I've been involved in technology all my life, and I am fascinated with the history of technology. Sometimes when answering a question, and looking at other answers, I realize that the perspective of people outside the US is very different from mine. Even living on the East Coast of the US, where there is a lot of technology, the perspective of things can be very different from someone in a rural area in the midwest, where they don't have the best internet connection or cell phone service.
I've been hanging out on various online communities since the internet went commercial back in the mid 1990s. Back in the days of Compuserve they called them SIGs, Special Interest Groups. I've been through the evolution of special interest groups, to bullentin boards, and online communities. Sometimes answering a question helps me to rethink things for myself, gets me to see things in ways I have not seen them before. I've never physically left North America, been to Canada and Mexico, but not beyond that. Thanks to the internet I have people who I consider a friend all over the world. That's pretty cool. I keep in touch via social media with many people I have connected with online over the years.
Working on my research for the geek history website as well as looking to add some additional information to ComputerGuru.net I discovered a 1979 ARPANET Information Brochure. You are probably not as excited as I am to look over the brochure, but it does put the growth of the internet into perspective.
In 1979 the Tandy Radio Shack TRS-80 Micro Computer System was the first signs of desktop computers in the average American home. The Commodore VIC-20 was still a year away, it was released in 1980. If you remember the TRS-80 or the VIC-20, you are not only a geek, but an older geek! Then again, maybe you are a younger geek who loves to explore geek history!
I am older geek, who remembers first hand the TRS-80 and the VIC-20. But I also love to explore geek history. In 1979 I was using computers, but did not have the chance to interact with the ARPANET, the forefather of the modern Internet. The 1979 docent describes how new users, in this case we are talking about large institutions not individual homes, can get access to this new network called the ARPANET. The internet of today with commercial online internet service providers did not take off until the 1990s.

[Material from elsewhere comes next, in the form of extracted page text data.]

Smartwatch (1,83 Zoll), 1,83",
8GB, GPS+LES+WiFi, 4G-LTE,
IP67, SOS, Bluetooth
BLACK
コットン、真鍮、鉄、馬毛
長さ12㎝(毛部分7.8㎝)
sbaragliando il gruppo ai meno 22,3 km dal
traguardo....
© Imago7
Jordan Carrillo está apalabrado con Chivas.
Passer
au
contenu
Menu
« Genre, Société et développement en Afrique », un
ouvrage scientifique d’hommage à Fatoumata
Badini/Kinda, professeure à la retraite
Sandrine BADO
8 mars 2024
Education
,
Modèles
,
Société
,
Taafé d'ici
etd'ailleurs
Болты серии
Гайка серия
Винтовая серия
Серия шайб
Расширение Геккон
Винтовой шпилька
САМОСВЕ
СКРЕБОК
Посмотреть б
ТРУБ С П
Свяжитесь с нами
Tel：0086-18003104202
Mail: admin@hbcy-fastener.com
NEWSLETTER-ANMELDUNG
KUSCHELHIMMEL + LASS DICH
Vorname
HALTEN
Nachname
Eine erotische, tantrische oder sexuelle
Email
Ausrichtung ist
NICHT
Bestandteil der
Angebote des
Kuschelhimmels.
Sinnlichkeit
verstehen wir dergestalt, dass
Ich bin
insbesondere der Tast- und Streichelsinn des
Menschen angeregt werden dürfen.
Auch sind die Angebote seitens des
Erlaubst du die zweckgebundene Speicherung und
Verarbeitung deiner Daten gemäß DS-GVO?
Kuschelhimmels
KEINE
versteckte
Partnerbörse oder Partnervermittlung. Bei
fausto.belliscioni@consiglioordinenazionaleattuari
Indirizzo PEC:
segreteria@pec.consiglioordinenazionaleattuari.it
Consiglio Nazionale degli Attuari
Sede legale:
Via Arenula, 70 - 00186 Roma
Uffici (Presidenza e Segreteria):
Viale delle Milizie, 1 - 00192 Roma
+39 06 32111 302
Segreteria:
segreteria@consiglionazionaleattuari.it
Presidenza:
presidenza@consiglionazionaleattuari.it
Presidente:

Take a look at the map attached to this article, those dots represent the places that had access to the ARPANET in 1979. That's right, just a small handful of locations had access to the ARPANET. It was not cheap, or easy, to connect to the ARPANET. It cost thousands of dollars for the interface to connect, and hundreds of dollars a month to access the ARPANET at speeds so slow they are hard to comprehend by today's standards,and in 1979 all we had were monochrome monitors looking at text files. Looking at the prices for getting connected, and thinking about the technology required to make the connection, it really puts the evolution of computers and the internet into perspective for me, a lot that has happened in my lifetime.